======== Data to process

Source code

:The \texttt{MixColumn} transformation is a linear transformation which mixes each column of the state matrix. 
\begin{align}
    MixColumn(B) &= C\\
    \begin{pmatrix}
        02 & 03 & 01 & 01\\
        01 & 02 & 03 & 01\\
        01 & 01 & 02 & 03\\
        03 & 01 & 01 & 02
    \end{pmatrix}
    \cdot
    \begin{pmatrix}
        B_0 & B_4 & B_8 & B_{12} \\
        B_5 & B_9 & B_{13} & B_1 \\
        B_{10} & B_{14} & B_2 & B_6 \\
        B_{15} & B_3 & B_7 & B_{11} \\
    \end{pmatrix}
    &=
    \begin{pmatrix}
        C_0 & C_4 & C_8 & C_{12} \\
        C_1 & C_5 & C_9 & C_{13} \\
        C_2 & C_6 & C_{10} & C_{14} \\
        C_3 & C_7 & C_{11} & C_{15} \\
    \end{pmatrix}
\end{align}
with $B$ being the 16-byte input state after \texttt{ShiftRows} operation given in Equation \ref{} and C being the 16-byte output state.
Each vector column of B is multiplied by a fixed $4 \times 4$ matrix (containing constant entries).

================

== Task goal ==
Nothing in the listing should change; repeat it in full.

== Answer to this problem ==
Source code

:The \texttt{MixColumn} transformation is a linear transformation which mixes each column of the state matrix. 
\begin{align}
    MixColumn(B) &= C\\
    \begin{pmatrix}
        02 & 03 & 01 & 01\\
        01 & 02 & 03 & 01\\
        01 & 01 & 02 & 03\\
        03 & 01 & 01 & 02
    \end{pmatrix}
    \cdot
    \begin{pmatrix}
        B_0 & B_4 & B_8 & B_{12} \\
        B_5 & B_9 & B_{13} & B_1 \\
        B_{10} & B_{14} & B_2 & B_6 \\
        B_{15} & B_3 & B_7 & B_{11} \\
    \end{pmatrix}
    &=
    \begin{pmatrix}
        C_0 & C_4 & C_8 & C_{12} \\
        C_1 & C_5 & C_9 & C_{13} \\
        C_2 & C_6 & C_{10} & C_{14} \\
        C_3 & C_7 & C_{11} & C_{15} \\
    \end{pmatrix}
\end{align}
with $B$ being the 16-byte input state after \texttt{ShiftRows} operation given in Equation \ref{} and C being the 16-byte output state.
Each vector column of B is multiplied by a fixed $4 \times 4$ matrix (containing constant entries).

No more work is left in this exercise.